### Exercise details
The material below holds a span beginning at the line with "hfov_deg: 35.0" and ending at the line with "f_number: 4". Quote that span exactly, both ends included, and only that span.

### Data provided
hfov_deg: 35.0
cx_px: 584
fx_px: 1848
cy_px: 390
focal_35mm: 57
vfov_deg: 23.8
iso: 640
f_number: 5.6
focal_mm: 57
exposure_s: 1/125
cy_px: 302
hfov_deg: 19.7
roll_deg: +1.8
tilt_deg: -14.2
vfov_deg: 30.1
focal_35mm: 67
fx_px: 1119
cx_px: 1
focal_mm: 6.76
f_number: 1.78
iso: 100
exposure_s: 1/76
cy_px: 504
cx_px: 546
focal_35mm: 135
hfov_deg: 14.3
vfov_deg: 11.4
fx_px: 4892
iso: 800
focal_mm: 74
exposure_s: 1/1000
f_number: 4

--

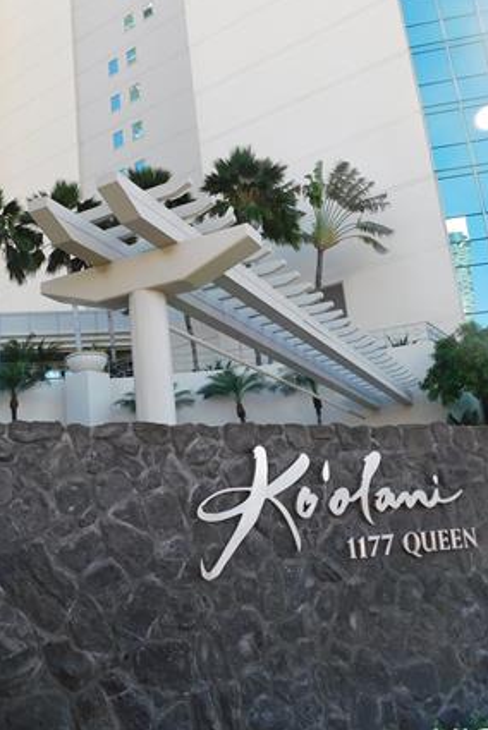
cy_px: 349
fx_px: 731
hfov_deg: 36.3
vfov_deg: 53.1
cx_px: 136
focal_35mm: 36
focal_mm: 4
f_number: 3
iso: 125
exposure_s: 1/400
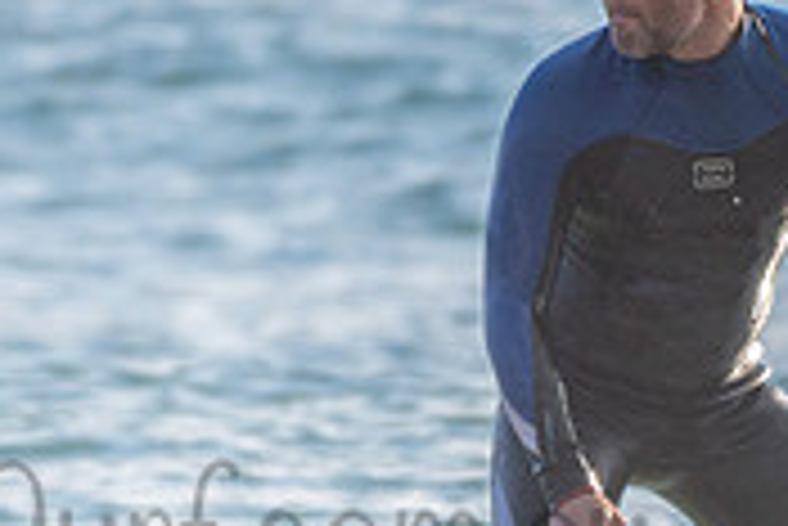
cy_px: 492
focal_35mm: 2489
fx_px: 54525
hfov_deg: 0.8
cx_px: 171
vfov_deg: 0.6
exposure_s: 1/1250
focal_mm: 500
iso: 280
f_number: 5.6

---

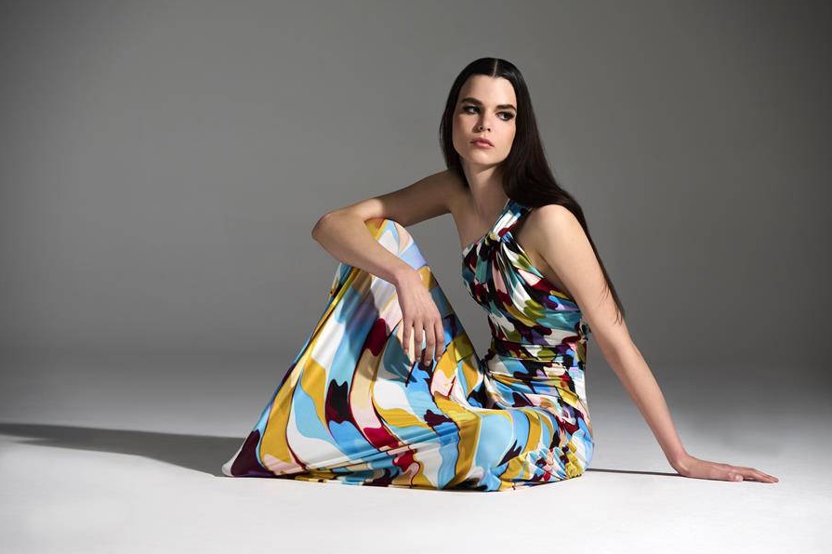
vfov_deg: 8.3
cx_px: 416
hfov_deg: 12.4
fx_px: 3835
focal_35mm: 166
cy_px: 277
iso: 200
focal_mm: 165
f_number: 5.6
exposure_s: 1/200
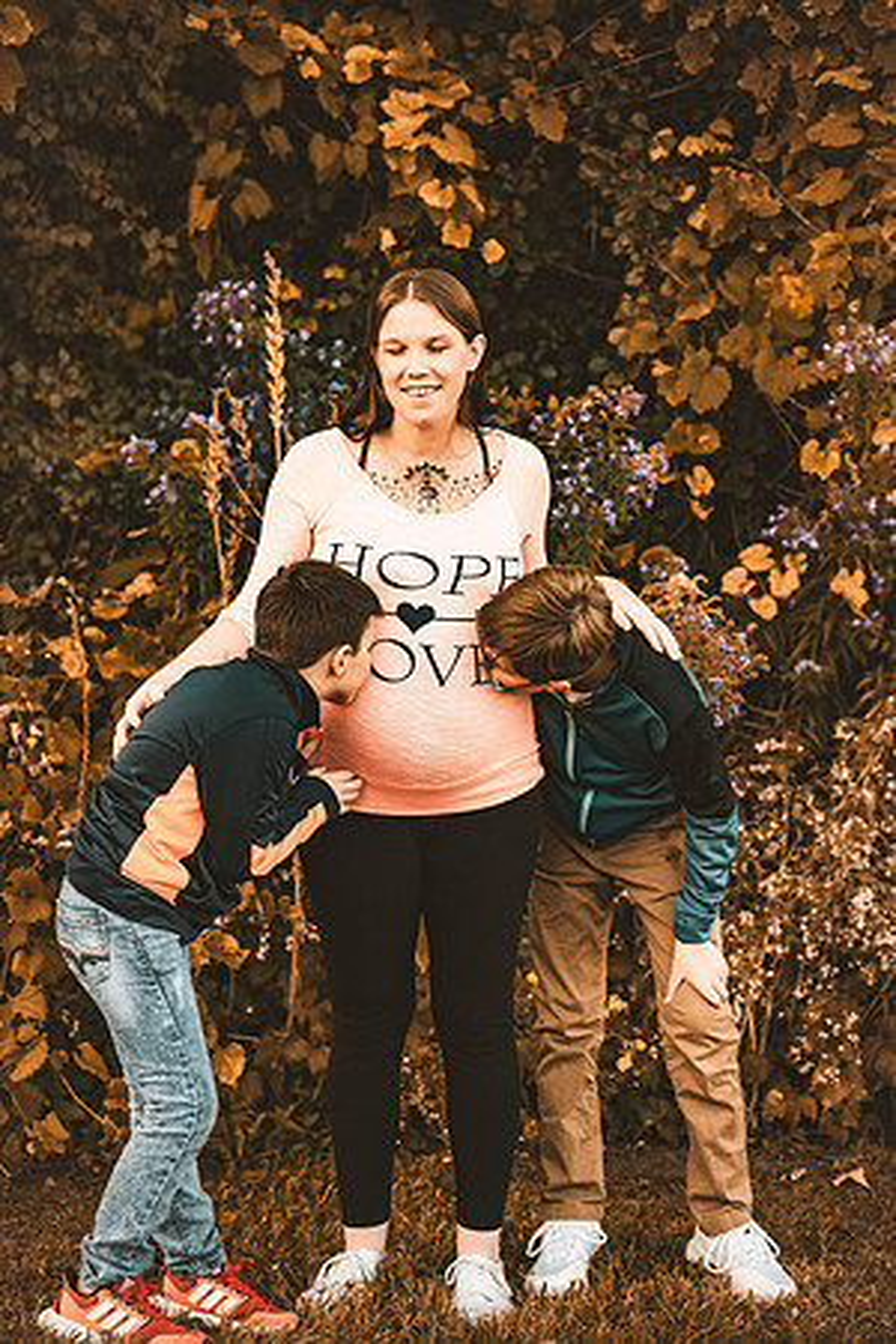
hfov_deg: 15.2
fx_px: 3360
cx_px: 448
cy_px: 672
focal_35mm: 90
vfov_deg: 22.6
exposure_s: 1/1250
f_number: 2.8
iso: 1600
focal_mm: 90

### The answer
hfov_deg: 35.0
cx_px: 584
fx_px: 1848
cy_px: 390
focal_35mm: 57
vfov_deg: 23.8
iso: 640
f_number: 5.6
focal_mm: 57
exposure_s: 1/125
cy_px: 302
hfov_deg: 19.7
roll_deg: +1.8
tilt_deg: -14.2
vfov_deg: 30.1
focal_35mm: 67
fx_px: 1119
cx_px: 1
focal_mm: 6.76
f_number: 1.78
iso: 100
exposure_s: 1/76
cy_px: 504
cx_px: 546
focal_35mm: 135
hfov_deg: 14.3
vfov_deg: 11.4
fx_px: 4892
iso: 800
focal_mm: 74
exposure_s: 1/1000
f_number: 4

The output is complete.